John Coltrane uma revolução talvez sem intenção de o fazer. Podemos dividir a trajetória do saxofonista em duas etapas: a primeira é quando ele, em 1955, entra para o quinteto do trompetista Miles Davis. Foi ali que Coltrane começou a desenvolver um estilo único de tocar sax. Em 1956, eles lançam o clássico ’Round About Midnight, em que John era a contrapartida ao som de Davis; solos torrenciais e extensivos e o que mais tarde foi chamado de sabores sonoros.
Seu crescimento artístico era paralelo ao vício em heroína e álcool. O caos na vida pessoal fez com que deixasse de ser chamado para tocar com outros grandes músicos da época. Na autobiografia, Miles Davis contou:
“Foi o verão de 1957 e nós tocando no Café Bohemia, em Nova Iorque… John estava lá parado, sem fazer nada, sem sequer pôr o saxofone em sua boca. Eu acabei dando um soco nele ao final do espetáculo. Thelonious Monk, que estava lá fora, o ajudou. Mas, para mim, foi o fim. Coltrane deixou a minha banda.”
Após o incidente, John Coltrane voltou para a Filadélfia, e se limpou: deixou drogas e álcool. De volta a Nova Iorque, ele começou a tocar com Thelonious Monk no Five Spot e – novamente – a atenção estava focada nele, especialmente com o lançamento de seu álbum Blue Train, onde sua música causou uma profunda impressão no jazz da Big Apple. Miles Davis pediu-lhe para retornar ao grupo e eles simplesmente gravaram dois dos maiores discos da história da música: Milestones e o imortal Kind of Blue.
A segunda parte da carreira de John Coltrane é a partir de 1960, como líder do seu quarteto e com mais de 20 álbuns lançados em apenas sete anos, onde tornou-se um gênio inovador como instrumentista e compositor.
Ao longo dos anos 60, a figura de John Coltrane cresceu como artista, mas também como exemplo de uma espiritualidade pluralista, sem religião, embora algumas biografias relatem a devoção ao hinduísmo. Porém, Coltrane também era um ativista social e esteve ao lado de grandes líderes negros estadunidenses como Malcom X e Martin Luther King. Quando os movimentos dos direitos civis da comunidade negra se expandiram, lá estava o músico em comícios e encontros.

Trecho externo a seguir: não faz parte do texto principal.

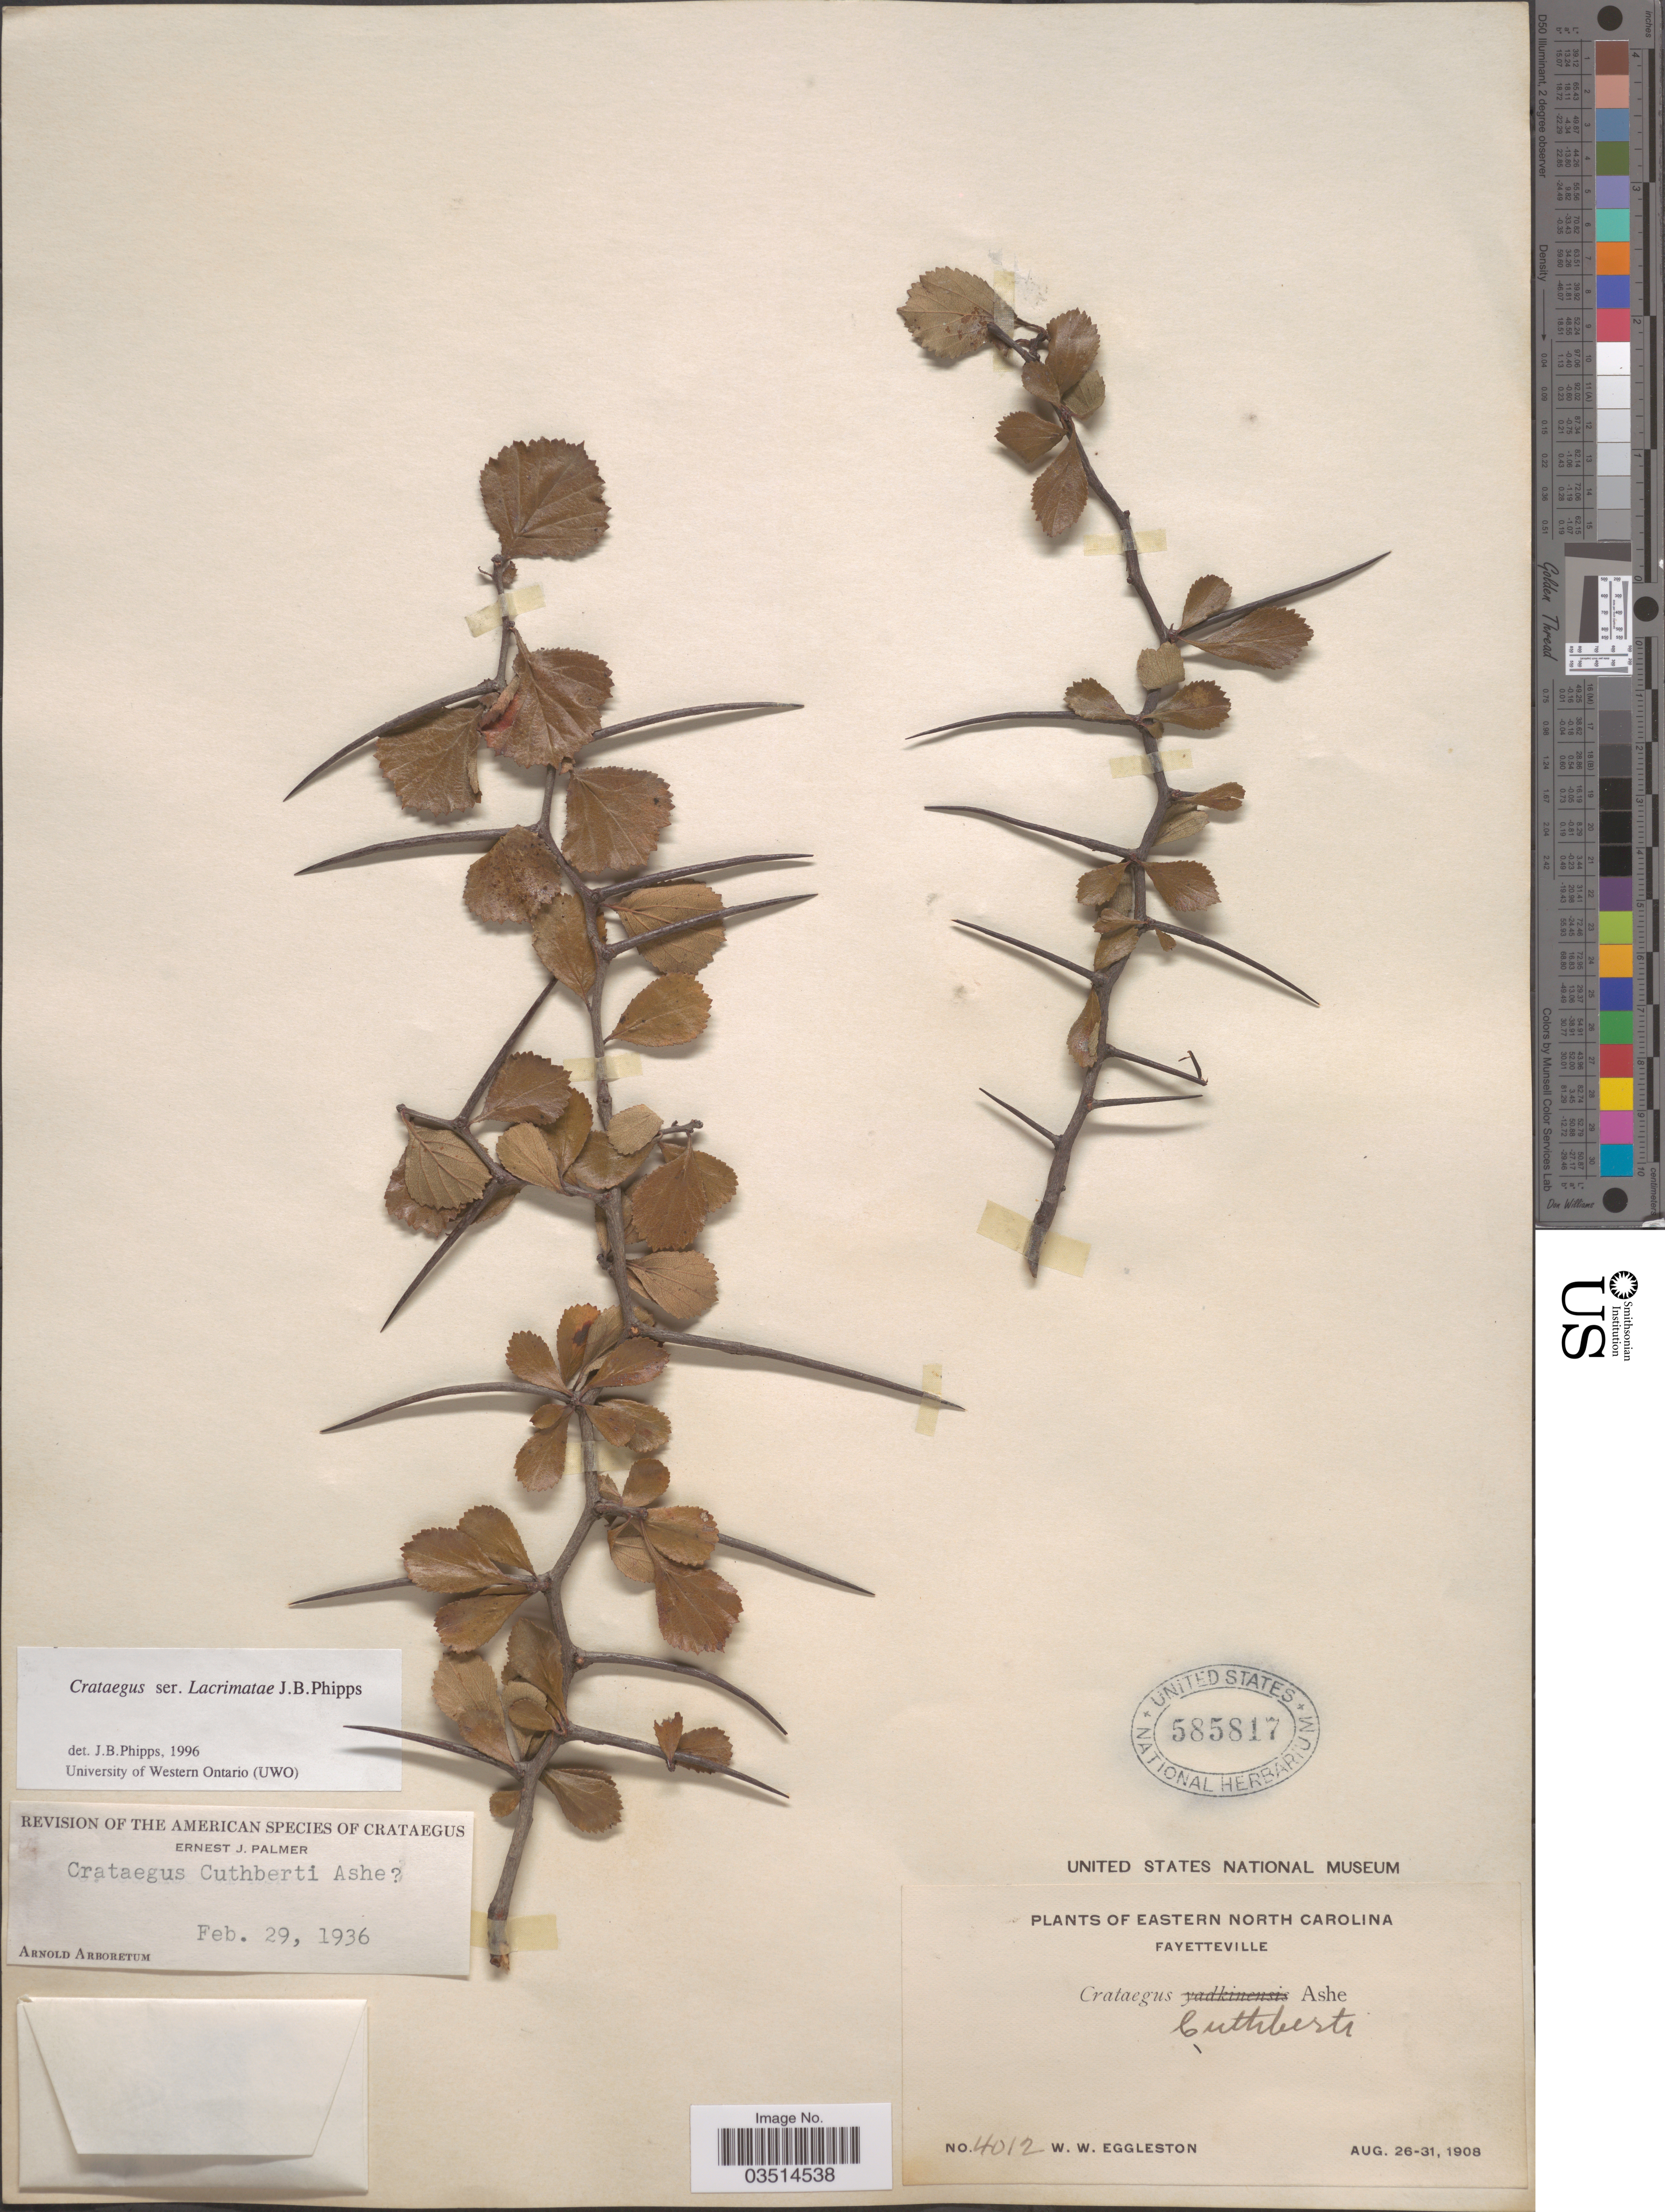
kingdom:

Sua própria estrada é pavimentada ao som do clássico Giants Steps, onde o saxofonista rompe barreiras de seu instrumento e do próprio jazz para marcar um passo adiante na vanguarda musical da época. Coltrane rompeu com os arquétipos do jazz, redefinindo – permanentemente – sua linguagem musical; um músico inconformista… para quem a aventura não teria fim. Ao mesmo tempo em que crescia como líder de seu quarteto, ele colaborou com grandes nomes como Duke Ellington e o cantor Johnny Hartman.
Porém, o nirvana artístico dele foi no disco A Love Supreme (1965), um conjunto de quatro movimentos dedicados a um deus/criador e que busca a iluminação espiritual por meio da música. Neste álbum, ele tocou sax de maneira visceral, com o suporte de McCoy Tyner no piano, Jimmy Garrison no baixo e Elvin Jones na bateria.
A Love Supreme atraiu a juventude do movimento hippie e a contracultura dos anos 60, chegando ao rock and roll, já que Patti Smith, Lou Reed, Roy Orbinson e David Bowie estavam entre aqueles que reconheceram a genialidade de Coltrane.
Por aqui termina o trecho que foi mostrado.